# READING PASSAGE
.....

Django Rest Framework. I’ve been on projects using DRF before, but it’s my first time building a full CRUD-style API from scratch using it. There is a little bit of a learning curve when it comes to views and serializers, but for the most part it’s straightforward. I did enjoy how the framework has out of the box support for the most common REST API scenarios, and there are available backends for different authentication methods. I used JWT Authentication, which isn’t part of the library by default, but already had a pretty good implementation available elsewhere.

Python Unit Testing. I have dabbled a little bit with Django’s Unit Test framework before, but not having worked with any company that does TDD I’ve never tried doing it the “test first” way. For reference I used an online book: Test Driven Development with DJango. I actually enjoyed the exercise, perhaps a little too much. My impression of TDD has always been that the value lies in how much courage it can give the developer - the courage to try new things without worrying about whether you have broken something that was working before. This support came in handy while I was trying to figure out some issues with DRF especially around permissions etc. Really helpful for backend APIs like this.

Python Social Auth. The proof-of-concept needed some social media logins. I used Python Social Auth for this, really straightforward library with good documentation and supports a lot of backends. I ended up using Twitter and Github OAuth as those were the simplest to implement.

VueJS. The proof-of-concept needed to be a single-page app, so that meant a bunch of Javascript was needed. I willingly admit I’m still behind with the latest web frontend frameworks and trends. In my head I’m still living in a jQuery world. I dabbled a bit with React when trying out React Native, but I wasn’t fond of it. For this project I decided to use VueJS since I had skimmed through their documentation before and things seemed cool. I used it mostly for the dynamic parts and the data binding. I didn’t get too far into using components, my VueJS app was a huge monolith, which is apparently is frowned upon when using these frameworks lol. (Someone familiar with VueJS who looked at the code said it was “very strange”). I have barely scratched the surface of this framework, I will probably need to build something a bit more involved with it to get a better grasp. I will say that I enjoyed the VueJS syntax/structure better than React.

.....

# Records from a data collection
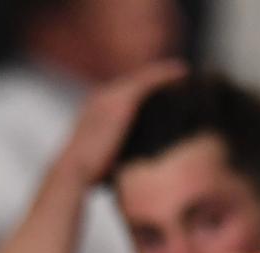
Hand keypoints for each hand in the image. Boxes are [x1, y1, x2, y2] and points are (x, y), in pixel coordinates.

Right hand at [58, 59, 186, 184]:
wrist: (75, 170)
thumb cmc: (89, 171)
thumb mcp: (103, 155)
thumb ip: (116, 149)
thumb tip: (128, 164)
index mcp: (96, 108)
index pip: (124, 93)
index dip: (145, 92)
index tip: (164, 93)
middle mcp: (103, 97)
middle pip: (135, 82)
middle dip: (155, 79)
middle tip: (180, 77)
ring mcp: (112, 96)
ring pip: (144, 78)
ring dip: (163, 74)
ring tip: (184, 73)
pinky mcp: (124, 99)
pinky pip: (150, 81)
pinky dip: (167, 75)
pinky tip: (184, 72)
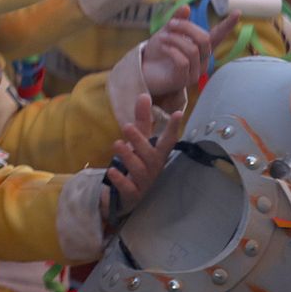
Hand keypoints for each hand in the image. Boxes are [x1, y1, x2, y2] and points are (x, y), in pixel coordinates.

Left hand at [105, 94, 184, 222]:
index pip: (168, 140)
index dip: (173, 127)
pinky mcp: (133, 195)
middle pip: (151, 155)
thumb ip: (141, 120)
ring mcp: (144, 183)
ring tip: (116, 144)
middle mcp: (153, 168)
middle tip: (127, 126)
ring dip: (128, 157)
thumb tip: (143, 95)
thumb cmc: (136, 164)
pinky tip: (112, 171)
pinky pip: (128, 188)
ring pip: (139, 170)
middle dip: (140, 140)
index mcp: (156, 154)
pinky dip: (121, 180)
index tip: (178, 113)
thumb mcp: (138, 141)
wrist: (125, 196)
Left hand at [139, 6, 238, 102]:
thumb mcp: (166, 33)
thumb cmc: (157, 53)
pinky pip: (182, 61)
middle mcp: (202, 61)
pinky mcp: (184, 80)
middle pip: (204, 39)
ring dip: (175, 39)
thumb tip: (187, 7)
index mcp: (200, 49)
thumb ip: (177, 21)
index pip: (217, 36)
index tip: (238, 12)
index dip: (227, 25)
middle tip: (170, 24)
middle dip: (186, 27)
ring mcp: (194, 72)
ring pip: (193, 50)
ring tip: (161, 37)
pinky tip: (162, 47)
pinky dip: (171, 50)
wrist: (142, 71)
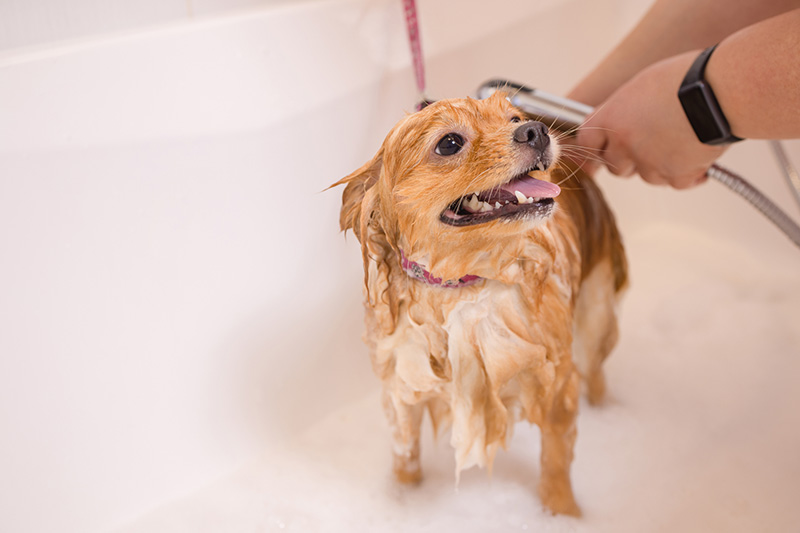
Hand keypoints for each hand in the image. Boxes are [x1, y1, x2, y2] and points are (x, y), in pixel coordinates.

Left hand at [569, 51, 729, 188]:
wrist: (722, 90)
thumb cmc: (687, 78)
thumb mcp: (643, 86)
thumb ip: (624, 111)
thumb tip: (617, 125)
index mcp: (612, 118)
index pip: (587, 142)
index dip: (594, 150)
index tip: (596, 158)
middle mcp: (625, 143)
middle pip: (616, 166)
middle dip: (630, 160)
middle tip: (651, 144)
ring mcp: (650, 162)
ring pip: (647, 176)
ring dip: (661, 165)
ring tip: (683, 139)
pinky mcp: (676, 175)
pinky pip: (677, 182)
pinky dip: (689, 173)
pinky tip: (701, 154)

.....

# THINGS TO DO
A – Please summarize the write-up about the proof-of-concept's tools in three sentences.
B – Extend the write-up about the proof-of-concept's tools from the point where it stops.

# ANSWERS FOR THE TASKS
A – The writer built a full CRUD-style API from scratch with Django Rest Framework for the first time and found it mostly straightforward despite a learning curve with views and serializers, using JWT Authentication from an implementation outside the library. They also tried the test-first approach with Django's unit testing, which they enjoyed and which gave them the courage to change things while working through DRF permission issues, and they added Twitter and Github logins through Python Social Auth. For the single-page frontend they chose VueJS, mainly for dynamic parts and data binding, built one large monolithic app with few components, and preferred its syntax and structure to React's while admitting they had barely scratched the surface.

B –
Google Maps API and Geocoding. The miniproject had some components that required me to show stuff on a map and do some geocoding, so I had to set up the API for that. Google’s documentation is fairly good here. One thing I didn’t expect is that you need a Google Cloud account with a billing method in order to access the API. My understanding is I wouldn’t be charged for anything since I was just using the free tier, I hope that was accurate.

Nightwatch e2e Testing. I’ve had some projects with end to end testing before, mostly via scripts or Selenium, but it’s my first time trying out one of these end to end testing frameworks by writing the scripts myself. I chose to go with Nightwatch, it was reasonably strightforward and worked on Mac and Windows. One thing I will note that initially gave me problems during set up is that using the ChromeDriver can be a bit finnicky on Windows. You have to specify the actual location of the executable in your nightwatch.json, like so: "server_path": "node_modules/chromedriver/lib/chromedriver/chromedriver.exe", instead of just the node_modules/.bin/chromedriver the documentation implies.

All in all the mini-project didn’t take much work - maybe 2-3 mandays of effort at most, and I did learn a lot from it, so no matter the outcome it was already a win.